Truevine : Two Brothers, A Kidnapping, and a Mother's Quest : a true story of the Jim Crow South, by Beth Macy (NY: Little, Brown and Company, 2016)
'Their world was so blindingly white that the brothers had to squint to keep from crying. On a clear day, it hurt just to open their eyes. They blinked constantly, trying to make out the hazy objects in front of them, their brows furrowed and their eyes darting from side to side…'
So begins Beth Macy's story of the brothers George and Willie Muse, African-American albino children just nine and six years old, working with their mother in the tobacco fields outside the small Virginia town of Truevine. The legend was that they were lured away by a white man who then exhibited them as sideshow 'freaks' in a traveling circus.
The year was 1899, in the Jim Crow era described in Douglas A. Blackmon's Slavery by Another Name (see my review). Southern blacks were prevented from owning land, obtaining an education, and voting. Whites arrested African American men for spurious charges and used them for forced labor under cruel conditions. In that period, bounty hunters across the country looked in small towns and backwoods for people they could use in 'the Hollywood of that era: the circus.' Some circus managers maintain that sideshow people volunteered to join, and that the circus gave jobs, glamor, and world travel to people who were otherwise unable to work. Others were sold, during hard times, by their families. Macy explores the many shades of this issue, delving into both the exploitation and the opportunities of the circus venue.
Astounding to circus-goers for their African features, white skin, and blonde hair in dreadlocks, the brothers were shown as the 'Sheep-Headed Men,' 'Eko and Iko, the Monkey Men,' and so on, from Madagascar, the South African bush, or wherever the brothers' managers imagined. Their show names were changed frequently, and they were traded and sold to different companies, making them harder to trace. Like many kidnapping victims, George and Willie were told their mother was dead; the repetition made the young, dependent boys believe it.

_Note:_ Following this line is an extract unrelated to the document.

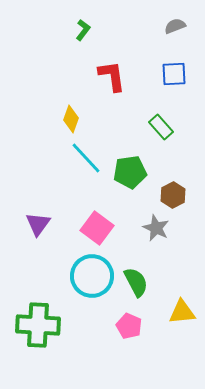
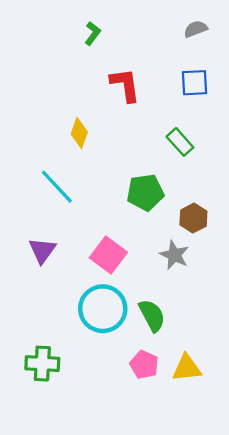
cyan line: (86, 158) -> (57, 187), moved
yellow triangle: (182, 312) -> (187, 368), moved
green cross: (38, 325) -> (42, 364), size x0.7

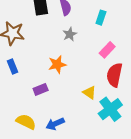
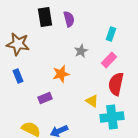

Meanwhile, their mother Harriet Muse never stopped searching for them, calling social service organizations, scanning crowds at circuses and even taking out notices in Billboard. Her persistence won out in a reunion that literally stopped the show, and she stood up to the circus manager and the police to get her sons back. Amazingly for the time, she hired a lawyer and eventually won back pay and better treatment for her boys, enough to provide a home for her (exceedingly rare at the time for African American women) and retirement security and medical care for George and Willie.
"Truevine" is a journey back to the time before our sensibilities about disabled and different people were raised, back to a time when humans were bought and sold and shown for our entertainment. In exploring the life stories of George, Willie, and Harriet Muse, Macy opens our eyes to their intelligence, love and courage in spite of almost impossible odds.